Serie oraciones – invocaciones – expresiones de fe -Marta Robin: esto es tener fe.

Orar

 

No sé cómo me llamo…

Tú lo sabes, Señor.
Tú conoces el nombre
que hay en tu corazón
y es solamente mío;
el nombre que tu amor
me dará para siempre
si respondo a tu voz.
Pronuncia esa palabra
De júbilo o dolor…
¡Llámame por el nombre 
que me diste, Señor!

Este poema de Ernestina de Champurcin habla de aquella llamada que hace quien así lo entiende importante para su vida. Se dirige a Dios para que, si es su voluntad, la voz del corazón del Padre se dirija a su corazón. Y lo espera con ansia porque conoce que es el Creador quien llama y, como mucho, quien responde es su criatura.

No obstante, con el Salmo 138 también pide algo que es, en sí mismo, una prueba de amor y de entrega:

“Señor, sondéame y conoce mi corazón, 
ponme a prueba y conoce mis sentimientos, 
mira si mi camino se desvía,
guíame por el camino eterno”

Porque el camino que le lleva al definitivo Reino de Dios es, sin duda alguna, el que garantiza eternidad y el que, por eso mismo, es anhelado y soñado por todo hijo de Dios.

Sin embargo, además de ser las personas que quieren seguir una vocación cierta y segura, la de Dios, la del Hijo y la del Espíritu Santo y quieren manifestar tal voluntad perteneciendo al elegido pueblo de Dios que así lo manifiesta, también, el resto de creyentes en Dios estamos en disposición de hacer algo que puede resultar decisivo para que el Padre envíe viñadores: orar.

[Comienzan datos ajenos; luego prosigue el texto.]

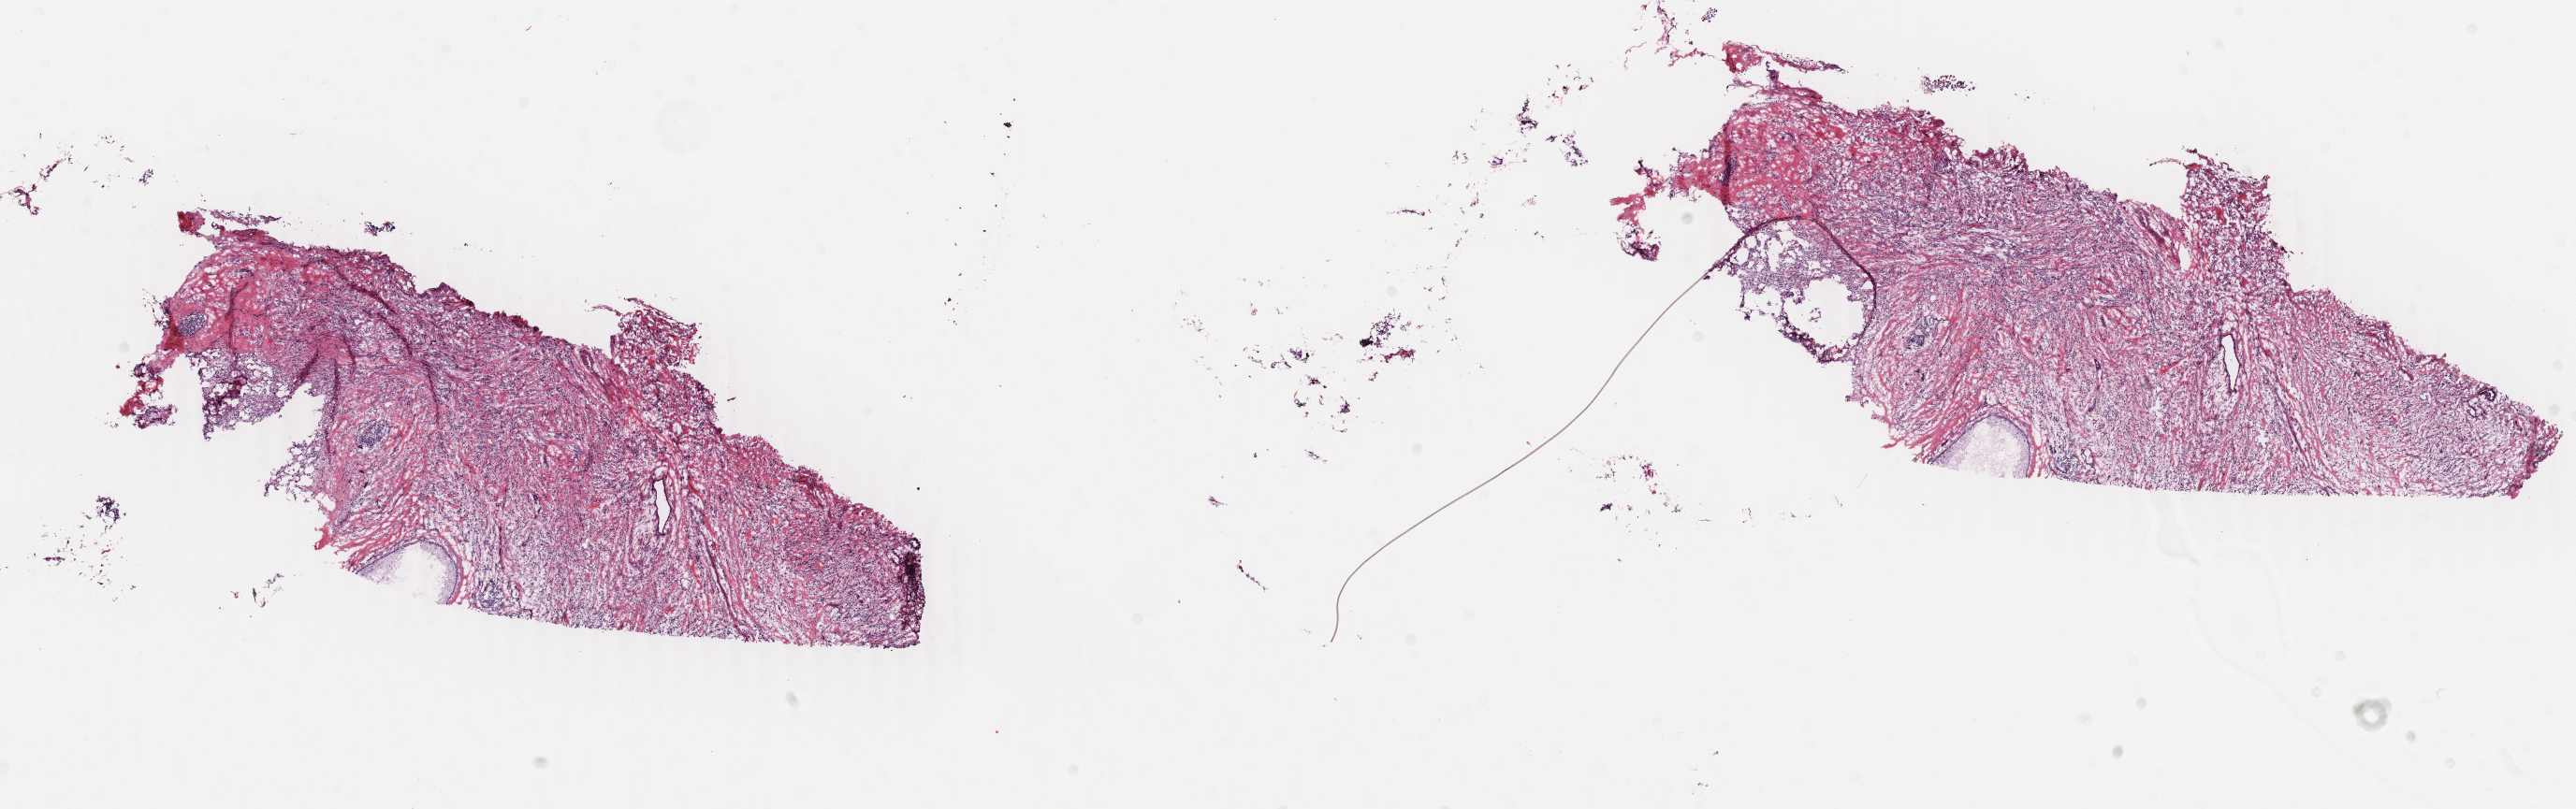
Whole-slide histology image, H&E-stained, a low-resolution overview of the entire scanned area, about 21.9 x 6.9 mm (from a 40x scan); frozen section from the top of the tissue portion; sample: primary tumour, breast. Female patient; age at initial diagnosis 63 years. Slide review estimates, as recorded: tumour cells 85%, tumour nuclei 85%.
Diagnosis: Lobular carcinoma, NOS.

Orar es, por eso mismo, quizá decir esto:

-Estoy, Señor, aquí, porque no te olvido.

-Estoy, Señor, aquí, porque quiero tenerte presente.

-Estoy, Señor, aquí, porque quiero vivir el Evangelio en su plenitud. 

-Estoy, Señor, aquí, porque necesito tu impulso para compartir.

-Estoy, Señor, aquí, porque no puedo dejar de tener un corazón generoso. 

-Estoy, Señor, aquí, porque no quiero olvidar Quién es mi Creador. 

-Estoy, Señor, aquí, porque tu tienda espera para hospedarme en ella.

Pero orar es querer manifestar a Dios que creemos en nuestra filiación divina y que la tenemos como muy importante para nosotros.

Dice, a tal respecto, san Josemaría (Forja, 439) que “La oración es el arma más poderosa del cristiano. La oración nos hace eficaces. La oración nos hace felices. La oración nos da toda la fuerza necesaria, para cumplir los mandatos de Dios. —¡Sí!, toda tu vida puede y debe ser oración”.

Por tanto, el santo de lo ordinario nos dice que es muy conveniente para nosotros, hijos de Dios que sabemos que lo somos, orar: nos hace eficaces en el mundo en el que nos movemos y existimos pero, sobre todo, nos hace felices. Y nos hace felices porque nos hace conscientes de quiénes somos y qué somos de cara al Padre. Es más, por eso nos dice san Josemaría que nuestra vida, nuestra existencia, nuestro devenir no sólo “puede” sino que “debe” ser oración.

Por otra parte, decía santa Teresita del Niño Jesús (ms autob. C 25r) que, para ella la oración “es un impulso del corazón, una sencilla mirada lanzada hacia el cielo, un grito de reconocimiento y de amor tanto desde dentro de la prueba como desde dentro de la alegría”.

Pero, como ejemplos de cómo ha de ser la oración, con qué perseverancia debemos llevarla a cabo, el evangelista san Lucas nos transmite tres parábolas que bien podemos considerarlas relacionadas directamente con la oración. Son a saber:

La del “amigo importuno” (cf Lc 11, 5-13) y la de la “mujer importuna” (cf. Lc 18, 1-8), donde se nos invita a una oración insistente en la confianza de a Quién se pide.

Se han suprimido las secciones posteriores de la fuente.